> _Task to complete_
Copy the records below, changing every occurrence of "Komiteler" to "Kurullar" and leaving all other text as it is.

> _Task inputs_
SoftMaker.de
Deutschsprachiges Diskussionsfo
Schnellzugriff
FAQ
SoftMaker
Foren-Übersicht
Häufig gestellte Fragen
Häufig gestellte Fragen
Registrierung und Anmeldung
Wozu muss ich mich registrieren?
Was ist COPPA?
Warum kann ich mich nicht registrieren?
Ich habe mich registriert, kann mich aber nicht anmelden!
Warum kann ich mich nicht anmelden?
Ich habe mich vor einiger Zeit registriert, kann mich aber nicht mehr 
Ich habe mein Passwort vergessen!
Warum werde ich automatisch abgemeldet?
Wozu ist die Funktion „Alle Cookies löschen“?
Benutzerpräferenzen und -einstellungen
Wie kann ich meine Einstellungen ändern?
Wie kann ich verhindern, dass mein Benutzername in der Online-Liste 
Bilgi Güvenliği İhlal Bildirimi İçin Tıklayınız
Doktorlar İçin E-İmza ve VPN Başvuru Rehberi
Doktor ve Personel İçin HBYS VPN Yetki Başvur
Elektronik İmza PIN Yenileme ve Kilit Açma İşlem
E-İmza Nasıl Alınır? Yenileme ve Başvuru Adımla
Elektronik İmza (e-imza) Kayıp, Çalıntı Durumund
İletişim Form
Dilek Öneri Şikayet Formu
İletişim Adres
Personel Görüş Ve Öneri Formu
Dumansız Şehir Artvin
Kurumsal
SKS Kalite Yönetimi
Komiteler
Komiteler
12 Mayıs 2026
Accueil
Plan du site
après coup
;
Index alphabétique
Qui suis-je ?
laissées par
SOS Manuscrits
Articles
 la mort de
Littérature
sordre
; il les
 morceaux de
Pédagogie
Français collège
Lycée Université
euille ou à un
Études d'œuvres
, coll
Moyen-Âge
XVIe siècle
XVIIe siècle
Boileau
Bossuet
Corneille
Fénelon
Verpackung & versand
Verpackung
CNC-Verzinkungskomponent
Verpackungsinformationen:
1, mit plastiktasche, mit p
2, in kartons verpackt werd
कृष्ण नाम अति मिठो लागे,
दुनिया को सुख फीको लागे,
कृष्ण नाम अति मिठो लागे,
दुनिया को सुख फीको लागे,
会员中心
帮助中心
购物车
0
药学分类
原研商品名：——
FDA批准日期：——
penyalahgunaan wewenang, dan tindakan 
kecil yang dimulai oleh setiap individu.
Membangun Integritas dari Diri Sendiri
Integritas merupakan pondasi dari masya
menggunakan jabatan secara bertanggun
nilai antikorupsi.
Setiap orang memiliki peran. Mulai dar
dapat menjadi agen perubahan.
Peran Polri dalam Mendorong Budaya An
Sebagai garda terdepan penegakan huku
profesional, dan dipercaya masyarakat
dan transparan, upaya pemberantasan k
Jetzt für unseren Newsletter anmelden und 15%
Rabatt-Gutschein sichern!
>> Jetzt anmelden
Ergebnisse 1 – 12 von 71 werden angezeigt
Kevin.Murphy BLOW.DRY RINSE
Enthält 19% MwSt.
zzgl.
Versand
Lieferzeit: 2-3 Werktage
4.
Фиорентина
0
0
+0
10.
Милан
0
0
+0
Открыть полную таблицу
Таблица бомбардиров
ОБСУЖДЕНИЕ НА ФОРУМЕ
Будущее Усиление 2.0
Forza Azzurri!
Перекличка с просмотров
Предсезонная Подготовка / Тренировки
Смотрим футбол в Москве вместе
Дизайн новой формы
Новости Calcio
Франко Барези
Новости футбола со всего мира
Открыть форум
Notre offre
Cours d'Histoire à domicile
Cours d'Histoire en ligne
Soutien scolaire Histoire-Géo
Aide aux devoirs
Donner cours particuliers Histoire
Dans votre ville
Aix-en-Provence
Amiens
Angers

> _Reply to the exercise_
SoftMaker.de
Deutschsprachiges Diskussionsfo
Schnellzugriff
FAQ
SoftMaker
Foren-Übersicht
Häufig gestellte Fragen
Häufig gestellte Fragen
Registrierung und Anmeldung
Wozu muss ich mich registrieren?
Was ist COPPA?
Warum kann ich mich nicht registrieren?
Ich habe mich registriert, kann mich aber nicht anmelden!
Warum kann ich mich nicht anmelden?
Ich habe mich vor einiger Zeit registriert, kann mich aber nicht mehr 
Ich habe mein Passwort vergessen!
Warum werde ich automatisch abgemeldet?
Wozu ist die Funktion „Alle Cookies löschen“?
Benutzerpräferenzen und -einstellungen
Wie kann ich meine Einstellungen ändern?
Wie kann ich verhindern, dass mein Benutzername in der Online-Liste 
Bilgi Güvenliği İhlal Bildirimi İçin Tıklayınız
Doktorlar İçin E-İmza ve VPN Başvuru Rehberi
Doktor ve Personel İçin HBYS VPN Yetki Başvur
Elektronik İmza PIN Yenileme ve Kilit Açma İşlem
E-İmza Nasıl Alınır? Yenileme ve Başvuru Adımla
Elektronik İmza (e-imza) Kayıp, Çalıntı Durumund
İletişim Form
Dilek Öneri Şikayet Formu
İletişim Adres
Personel Görüş Ve Öneri Formu
Dumansız Şehir Artvin
Kurumsal
SKS Kalite Yönetimi
Kurullar
Kurullar
12 Mayıs 2026
Accueil
Plan du site
après coup
;
Index alphabétique
Qui suis-je ?
laissées par
SOS Manuscrits
Articles
 la mort de
Littérature
sordre
; il les
 morceaux de
Pédagogie
Français collège
Lycée Université
euille ou à un
Études d'œuvres
, coll
Moyen-Âge
XVIe siècle
XVIIe siècle
Boileau
Bossuet
Corneille
Fénelon
Verpackung & versand
Verpackung
CNC-Verzinkungskomponent
Verpackungsinformationen:
1, mit plastiktasche, mit p
2, in kartons verpackt werd
कृष्ण नाम अति मिठो लागे,
दुनिया को सुख फीको लागे,
कृष्ण नाम अति मिठो लागे,
दुनिया को सुख फीको लागे,
会员中心
帮助中心
购物车
0
药学分类
原研商品名：——
FDA批准日期：——
penyalahgunaan wewenang, dan tindakan 
kecil yang dimulai oleh setiap individu.
Membangun Integritas dari Diri Sendiri
Integritas merupakan pondasi dari masya
menggunakan jabatan secara bertanggun
nilai antikorupsi.
Setiap orang memiliki peran. Mulai dar
dapat menjadi agen perubahan.
Peran Polri dalam Mendorong Budaya An
Sebagai garda terdepan penegakan huku
profesional, dan dipercaya masyarakat
dan transparan, upaya pemberantasan k
Jetzt für unseren Newsletter anmelden und 15%
Rabatt-Gutschein sichern!
>> Jetzt anmelden
Ergebnisse 1 – 12 von 71 werden angezeigt
Kevin.Murphy BLOW.DRY RINSE
Enthält 19% MwSt.
zzgl.
Versand
Lieferzeit: 2-3 Werktage
4.
Фиорентина
0
0
+0
10.
Милан
0
0
+0
Открыть полную таблицу
Таблица бомбардиров
ОБСУЖДЕНИЕ НА ФОРУМЕ
Будущее Усиление 2.0
Forza Azzurri!
Перекличка с просмотров
Предсезонная Подготовка / Тренировки
Смотрим футбол в Москве вместе
Дизайн новой формы
Новости Calcio
Франко Барези
Новости футбола со всего мира
Открыть форум
Notre offre
Cours d'Histoire à domicile
Cours d'Histoire en ligne
Soutien scolaire Histoire-Géo
Aide aux devoirs
Donner cours particuliers Histoire
Dans votre ville
Aix-en-Provence
Amiens
Angers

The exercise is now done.